FABRÍCIO CARPINEJAR

Nossos laços

'Não tenho como explicar que os meus cadarços soltos são uma prova de amor.'

Por Da Redação
Publicado em 07 de agosto de 2021 | 03:00
 
 
Hélvio

Nunca vi um lugar em que tanta gente avisa que os seus tênis estão desamarrados. 

Mineiro realmente se preocupa com a possibilidade de que você tropece. É um socorrista do olhar. Leva em alta conta a prevenção nos passeios públicos. 

Situação que se agrava porque até hoje não amarro os cadarços. 

Quando saio na rua, pareço uma celebridade, a todo momento parado. Mas não é porque sou famoso, são meus pés que chamam atenção. 

 – Cuidado, vai cair! 

Tenho que me agachar e fingir que cruzei as pontas dos fios, para dispensar o auxílio do transeunte. Eu embaralho de qualquer jeito para continuar o meu trajeto. 

Mais 500 metros, enfrentarei nova interrupção, nova curiosidade, novo apelo, novo diálogo para evitar que beije o chão. 

Mineiro é um salva-vidas inato de sapatos. Talvez porque esteja acostumado com o corpo inclinado nas montanhas e ladeiras e preserve a experiência pessoal de que o tombo pode ser perigoso. 

Se eu tivesse aprendido a andar de bicicleta aqui, pensaria diferente. 

Mas venho de espaços planos e pampeanos, de linhas retas, não estou acostumado a prever as temeridades da altura. Nunca caí na fase adulta pisando em mim, piso apenas nos pés da minha esposa quando dançamos. 

Não tenho como explicar que os meus cadarços soltos são uma prova de amor. 

Sei costurar, sei colocar gravata, sei fazer tricô, e não sofreria nenhuma dificuldade de cruzar as linhas em igual direção. 

Eu mantenho um voto de lealdade e não o quebro por nada neste mundão. 

Na minha infância, eu sofria muito com o constrangimento dos nós desfeitos e invejava os irmãos que jamais tinham que repor as cordas. Ainda mais que jogava futebol e perdia muito tempo consertando o problema nas laterais do campo. 

Tudo se explicou quando vi o meu pai amarrando os seus tênis antes de sairmos para um passeio. Ele tampouco realizava a justaposição perfeita, enrolava como eu. Ou seja, os meus irmãos se valeram de outros mestres em seus percursos. 

Eu notei que havia sido educado por ele a despistar. Ele me repassou o que conhecia ou, melhor, o que desconhecia. 

Ele dividiu a sua sobrevivência, a sua malandragem comigo.
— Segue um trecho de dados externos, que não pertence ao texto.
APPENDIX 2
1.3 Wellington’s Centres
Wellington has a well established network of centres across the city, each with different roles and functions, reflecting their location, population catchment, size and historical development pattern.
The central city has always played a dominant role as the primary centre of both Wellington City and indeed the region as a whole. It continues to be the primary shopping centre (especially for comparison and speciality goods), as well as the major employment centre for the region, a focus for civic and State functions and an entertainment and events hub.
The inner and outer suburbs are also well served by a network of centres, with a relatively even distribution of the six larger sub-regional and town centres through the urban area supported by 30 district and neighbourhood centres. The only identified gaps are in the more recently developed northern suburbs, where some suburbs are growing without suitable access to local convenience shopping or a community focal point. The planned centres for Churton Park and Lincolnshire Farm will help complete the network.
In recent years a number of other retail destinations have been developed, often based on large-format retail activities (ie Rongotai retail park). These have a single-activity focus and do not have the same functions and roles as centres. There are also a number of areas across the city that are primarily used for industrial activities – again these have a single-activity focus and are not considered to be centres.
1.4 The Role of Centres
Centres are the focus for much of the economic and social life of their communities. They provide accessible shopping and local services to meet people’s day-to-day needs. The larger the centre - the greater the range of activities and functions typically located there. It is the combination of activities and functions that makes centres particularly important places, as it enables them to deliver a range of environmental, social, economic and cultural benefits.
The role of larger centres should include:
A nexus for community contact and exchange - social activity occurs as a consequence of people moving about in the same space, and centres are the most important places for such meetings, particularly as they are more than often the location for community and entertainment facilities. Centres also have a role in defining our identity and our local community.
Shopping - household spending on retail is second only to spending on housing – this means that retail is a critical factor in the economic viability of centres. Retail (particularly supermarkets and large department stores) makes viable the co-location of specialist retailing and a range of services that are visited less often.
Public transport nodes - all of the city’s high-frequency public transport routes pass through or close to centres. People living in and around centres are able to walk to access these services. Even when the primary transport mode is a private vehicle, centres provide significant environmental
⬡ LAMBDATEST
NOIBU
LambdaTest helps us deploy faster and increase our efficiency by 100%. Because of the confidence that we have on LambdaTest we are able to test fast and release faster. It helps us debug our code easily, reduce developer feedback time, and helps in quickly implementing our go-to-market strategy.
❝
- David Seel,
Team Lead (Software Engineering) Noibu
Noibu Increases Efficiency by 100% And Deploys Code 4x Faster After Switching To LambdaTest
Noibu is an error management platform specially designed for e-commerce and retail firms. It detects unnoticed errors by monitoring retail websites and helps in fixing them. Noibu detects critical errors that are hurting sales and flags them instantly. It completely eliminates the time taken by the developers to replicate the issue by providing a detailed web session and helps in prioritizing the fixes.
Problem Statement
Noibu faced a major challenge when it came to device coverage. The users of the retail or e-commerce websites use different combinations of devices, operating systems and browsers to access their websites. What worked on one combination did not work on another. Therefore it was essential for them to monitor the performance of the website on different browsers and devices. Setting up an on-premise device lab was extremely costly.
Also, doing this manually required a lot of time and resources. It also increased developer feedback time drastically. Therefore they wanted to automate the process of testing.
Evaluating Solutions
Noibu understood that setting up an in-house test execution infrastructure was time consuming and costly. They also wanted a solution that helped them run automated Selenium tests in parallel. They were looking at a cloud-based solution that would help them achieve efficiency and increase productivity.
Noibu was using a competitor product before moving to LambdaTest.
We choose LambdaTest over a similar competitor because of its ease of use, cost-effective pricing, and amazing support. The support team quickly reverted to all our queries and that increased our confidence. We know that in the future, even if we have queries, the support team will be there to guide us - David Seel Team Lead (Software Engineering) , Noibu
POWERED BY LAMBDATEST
O importante é que, mesmo não dominando o assunto, não deixou de me ensinar. Postou-se humildemente ao meu lado para propor o seu jeito de lidar com a vida, a sua sabedoria alternativa e leiga. 

 Desde pequeno, mantenho essa ligação. Eu não o corrigi, ele não me corrigiu, não nos corrigimos, como um hábito sagrado que nos une e não precisa ser reparado. 

 Há quem se orgulhe de herdar as virtudes do pai, eu também me envaideço de prolongar os seus defeitos. 

Nossa cumplicidade é maior porque corremos contra a maré. 

Somos os únicos da família com os caminhos tortos, escoteiros e marinheiros colegas da escola de tropeços. 

Aos 82 anos, ele não amarra os seus cadarços. Aos 48 anos, eu não amarro os meus cadarços. Estamos amarrados no mesmo destino. Quando ele se ajoelha, eu imagino que estou me ajoelhando junto. 

É uma forma de rezar a nossa amizade para sempre. É um segredo só nosso. Um laço só nosso.